The photographs of Andrea Hamilton’s Luminous Icescapes series possess a vitreous quality that goes beyond the inherent glassiness of ice, speaking of the alchemical nature of the frosty terrain she surveys. Here, in a study of light and of form, Hamilton has created images that are wet, reflective and faceted, that hover between representation and abstraction, between land and sea, and between solid and liquid. Sky, rock, shingle and earth fade into one another, a vista of desaturated greys punctuated by gleaming crystalline structures. Like glass, these images embody a simultaneous beauty, danger, and fragility.

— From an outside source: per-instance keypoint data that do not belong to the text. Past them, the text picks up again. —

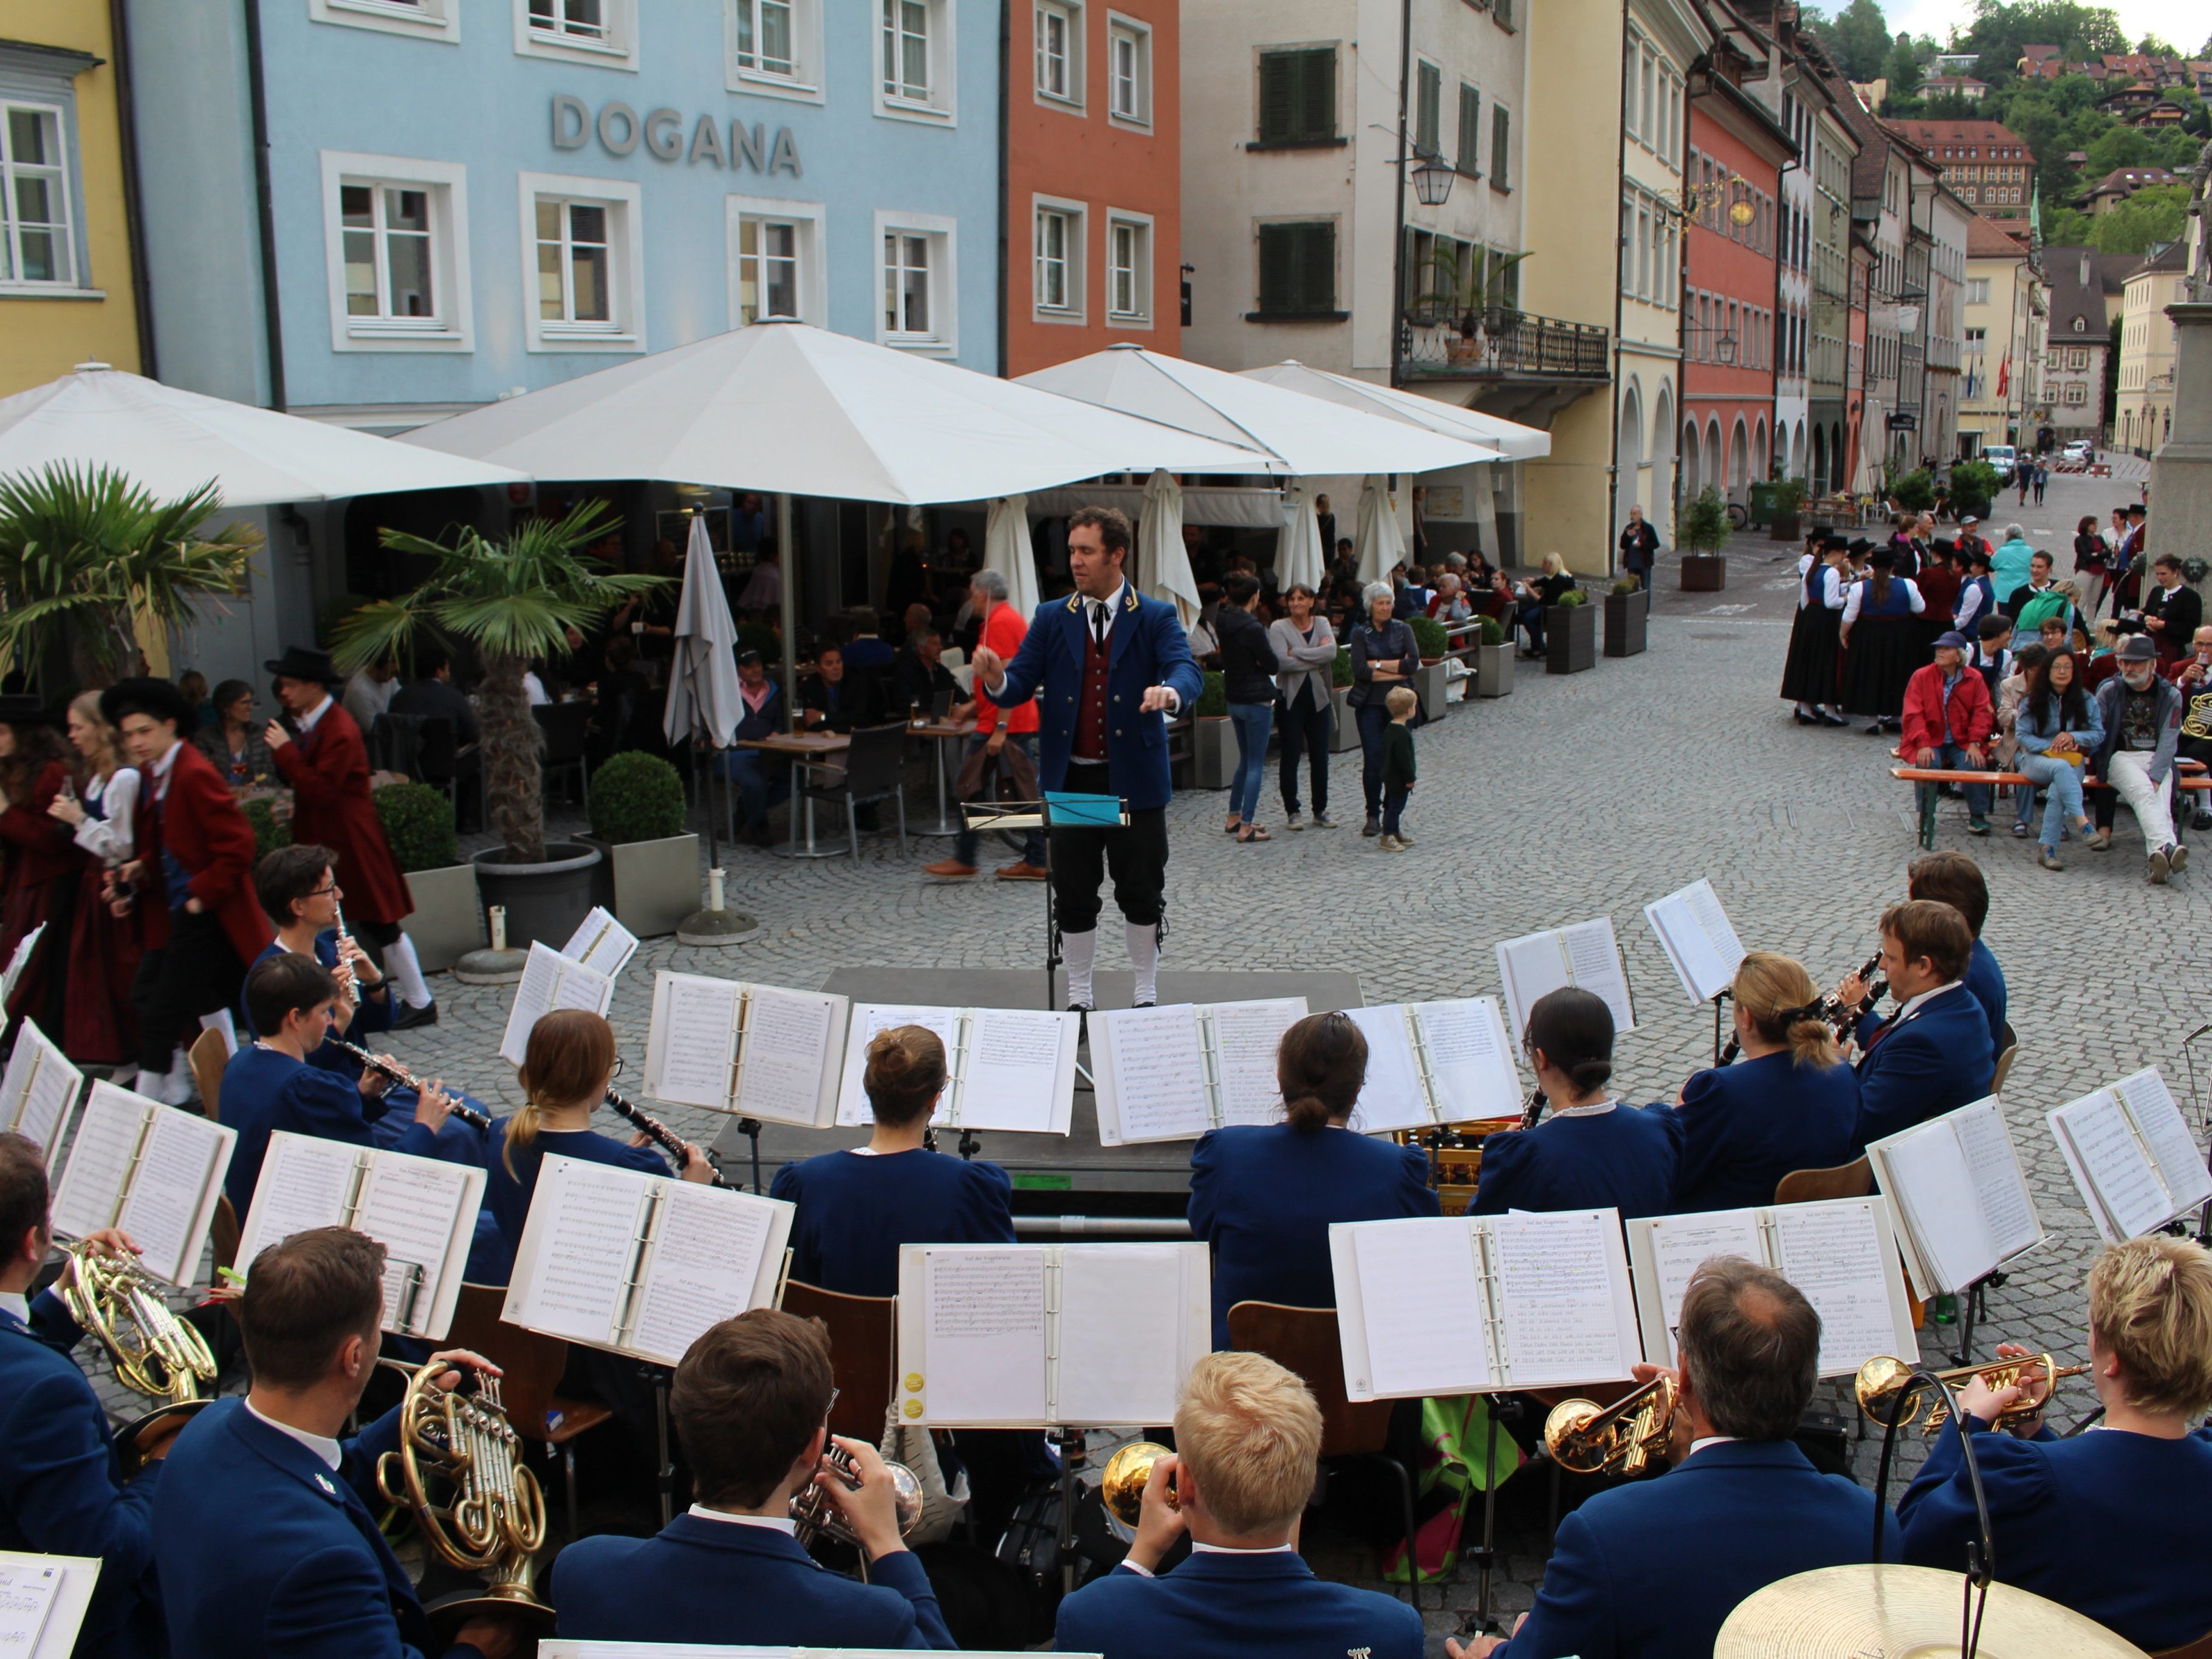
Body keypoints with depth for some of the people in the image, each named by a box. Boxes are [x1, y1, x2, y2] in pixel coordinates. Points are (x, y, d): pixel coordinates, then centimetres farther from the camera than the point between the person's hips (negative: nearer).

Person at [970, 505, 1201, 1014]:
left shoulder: (1156, 618, -1)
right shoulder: (1052, 618, 6)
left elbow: (1188, 671, -17)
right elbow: (1020, 684, 0)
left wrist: (1171, 692, -41)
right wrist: (996, 679, -24)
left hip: (1135, 779, -2)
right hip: (1070, 778, 2)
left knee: (1141, 894, 8)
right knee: (1073, 897, 8)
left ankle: (1146, 996, 24)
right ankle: (1078, 999, 22)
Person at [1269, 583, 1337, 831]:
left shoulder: (1322, 623, 7)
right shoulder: (1279, 627, -3)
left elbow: (1332, 651, -12)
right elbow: (1282, 661, -18)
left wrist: (1297, 653, -15)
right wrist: (1316, 657, -12)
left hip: (1319, 696, 3)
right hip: (1291, 697, -3)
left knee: (1320, 756, 7)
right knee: (1291, 756, 2)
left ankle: (1321, 810, 17)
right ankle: (1292, 812, 10)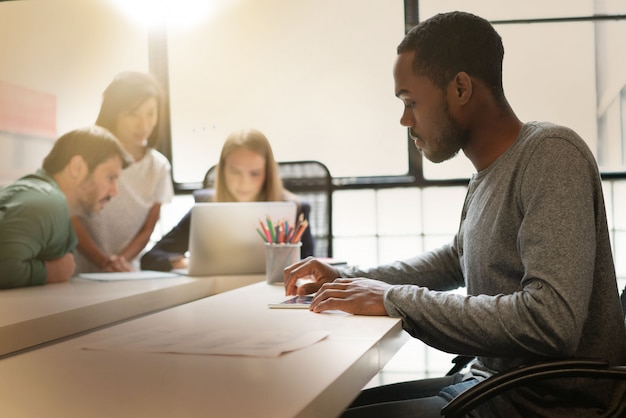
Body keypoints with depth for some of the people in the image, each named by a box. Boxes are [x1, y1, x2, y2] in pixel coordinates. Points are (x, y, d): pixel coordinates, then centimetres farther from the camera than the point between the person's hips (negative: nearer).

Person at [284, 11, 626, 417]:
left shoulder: (552, 154, -19)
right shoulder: (488, 174, 8)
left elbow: (551, 321, -30)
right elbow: (456, 259, 26)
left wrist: (394, 299, -21)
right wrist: (346, 278, 13)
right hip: (489, 382, 8)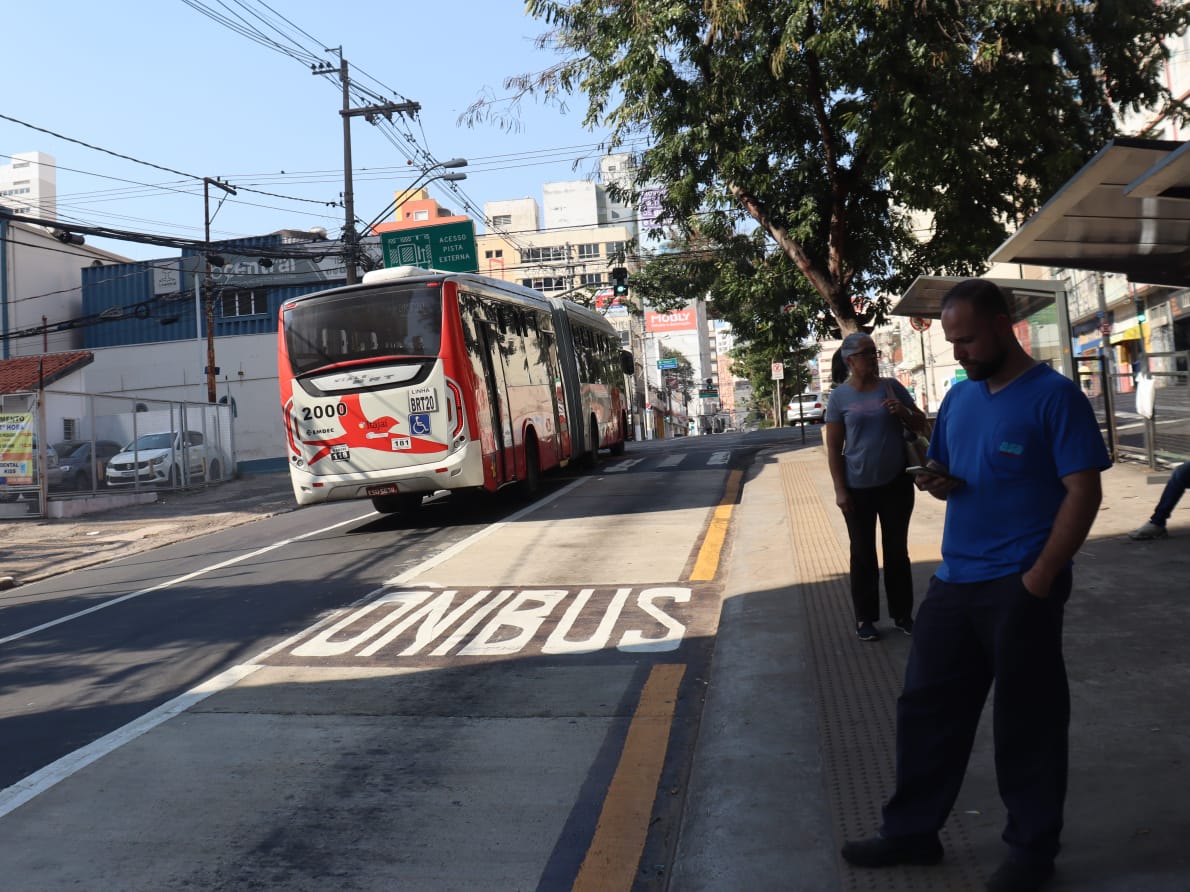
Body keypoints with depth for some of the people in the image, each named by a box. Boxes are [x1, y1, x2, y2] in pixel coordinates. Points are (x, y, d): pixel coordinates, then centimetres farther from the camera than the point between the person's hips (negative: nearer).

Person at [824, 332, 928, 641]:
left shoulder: (891, 386, 1)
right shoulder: (840, 396, -4)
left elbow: (921, 422, 10)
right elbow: (833, 448, -3)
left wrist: (904, 413, -12)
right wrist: (840, 490, -8)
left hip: (896, 483, 2)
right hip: (859, 488, -2)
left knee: (897, 550, 12)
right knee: (863, 554, 7)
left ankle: (902, 614, 24)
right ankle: (864, 619, 17)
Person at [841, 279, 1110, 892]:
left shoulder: (1054, 396, -10)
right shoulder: (959, 395, 11)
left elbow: (1083, 492, -13)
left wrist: (1040, 576, -18)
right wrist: (939, 483, -4)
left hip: (1020, 588, -7)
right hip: (954, 581, 7)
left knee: (1026, 721, 6)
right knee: (925, 708, 11)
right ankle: (911, 832, 25)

Like the medium of photography itself, ice has the ability to capture a moment in time, a wave suspended in its arcuate passage, ephemeral forms of froth and bubbles acquiring an apparent permanency. To capture a moment is also to transform it, to radically alter its material nature, and in this way, Luminous Icescapes is a body of work that not only contemplates unique, breathtakingly beautiful, frightening and alien landscapes, but also engages profoundly with photography as an artistic practice.

In her seminal text On Photography Susan Sontag explores the notion of the photographic image as an emotive encounter:
‘Photographs – especially those of people, of distant landscapes and faraway cities, of the vanished past – are incitements
 to reverie.’ 1

This idea of artistic appreciation as reverie has antecedents in Romanticism and in the notion of the sublime, most notably developed and codified by Emmanuel Kant in his Critique of Judgement (Kritik der Urteilskraft)2 of 1790. The work of nineteenth century artists including Constable, Turner and Caspar David Friedrich, which emphasised the wildness and beauty of nature, was at least in part 
a reaction to the encroaching industrialisation and urbanisation of Europe, that is, a reaction to the loss of wilderness. And for Sontag, writing in the 1970s, this sense of the fugitive, of the continual upheaval and flux of late modernity, and perhaps most significantly of loss, is felt even more strongly:

‘The beautiful subject can be the object of rueful feelings, because it has aged or decayed or no longer exists.’ 3

In this way, the conscious application of beauty and of its emotive power can be considered a critical act. Hamilton’s work gestures to light, surface and reflection but also to depth. Notions of preciousness permeate the images of Luminous Icescapes in 
which ice is transfigured into jewels and cut crystal, but we are
 also aware that these icy structures exist beyond their photographic representations. For all their monumentality they are vulnerable and contingent, caught in a moment of melting, fracturing, depleting, returning to the ocean perhaps to be reborn. By emphasising the luminescence and miraculousness of the ice, alongside its fragility, Hamilton speaks of contemporary anxieties surrounding our changing natural world: how much do we value the frozen environments that bore these sparkling, unownable, impermanent jewels that she describes as ‘the Arctic’s solitaire diamonds’?